At my last stop -- Lincoln Tomb, where he, his wife and three of his four sons are buried -- impressions of the museum still swirled in my head. I recalled especially the re-creation of the presidential box at Ford's Theatre, where Lincoln was shot.
That's when I met the friendly couple from Chicago, anthropology professor William Irons and his wife, Margie Rogaster. Irons told me, with sparkling eyes and some ironic glee, that he is a distant relative of John Wilkes Booth, the man who shot Lincoln. It was just another vivid encounter with Lincoln lore in Springfield.
Abraham Lincoln Presidential Library and Museum: Open 9 a.m.-5 p.m. daily. Admission is $12; discounts for children, seniors, students and military. (217) 558-8934; alplm.org.
Lincoln Home National Historic Site: Open 8:30 a.m.-5 p.m. daily except some holidays. Admission is free. (217) 492-4241; nps.gov/liho.

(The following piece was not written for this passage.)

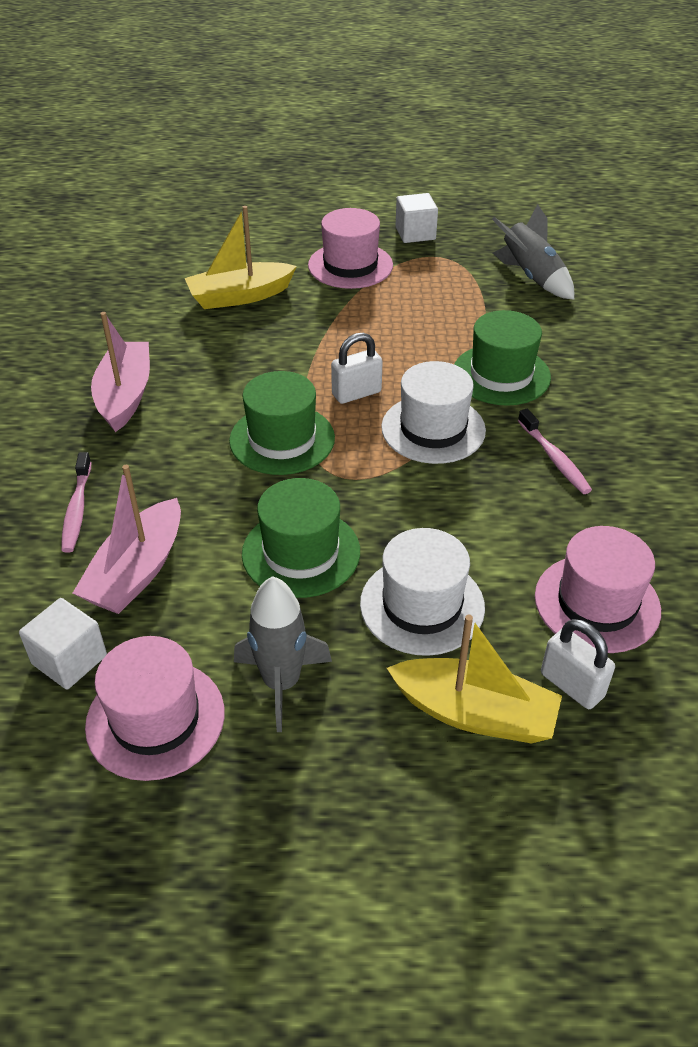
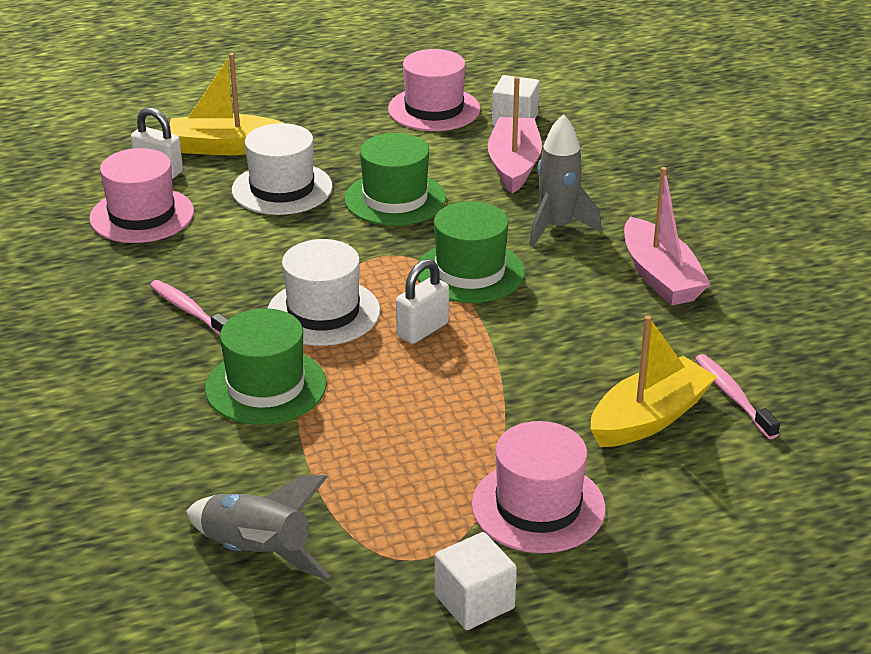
camera: 160 degrees right, 10 degrees down
(77, 509) = (601, 188): pink toothbrush -> pink toothbrush (733, 396)
(281, 683) = (363, 136): grey rocket -> grey rocket (557, 227)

Old State Capitol: Open 9 a.m.-5 p.m. Tue.-Sat. Admission is free. (217) 785-9363.
Lincoln-Herndon Law Offices: Open 9 a.m.-5 p.m. Tue.-Sat. Admission is free (1-217-785-9363).
Lincoln Tomb: In Oak Ridge Cemetery, which is open until sundown. Hours for interior rooms, including a rotunda and burial chamber, are seasonal; check by calling (217) 782-2717.
New Salem State Historic Site: About 20 miles northwest of Springfield. Hours are seasonal. (217) 632-4000; lincolnsnewsalem.com.
Travel details: I stayed at the President Abraham Lincoln Hotel, within walking distance of most Lincoln sites, and paid about $110 for a weeknight. (866) 788-1860; presidentabrahamlincolnhotel.com.
Don't miss the chocolate croissants and yummy lunch offerings at Incredibly Delicious, near the Lincoln home. (217) 528-8548; incrediblydelicious.com.
The most memorable meal I had was an only-in-Springfield sandwich. A "horseshoe" consists of a slab of meat (I went with hamburger) on Texas toast, topped with fries and a special creamy cheese sauce.
I opted for the smaller "ponyshoe," and still ate less than a half. The Springfield specialty is served in many places. I had my delicious version at D'Arcy's Pint. (217) 492-8800; darcyspintonline.com.
More travel information: visit-springfieldillinois.com.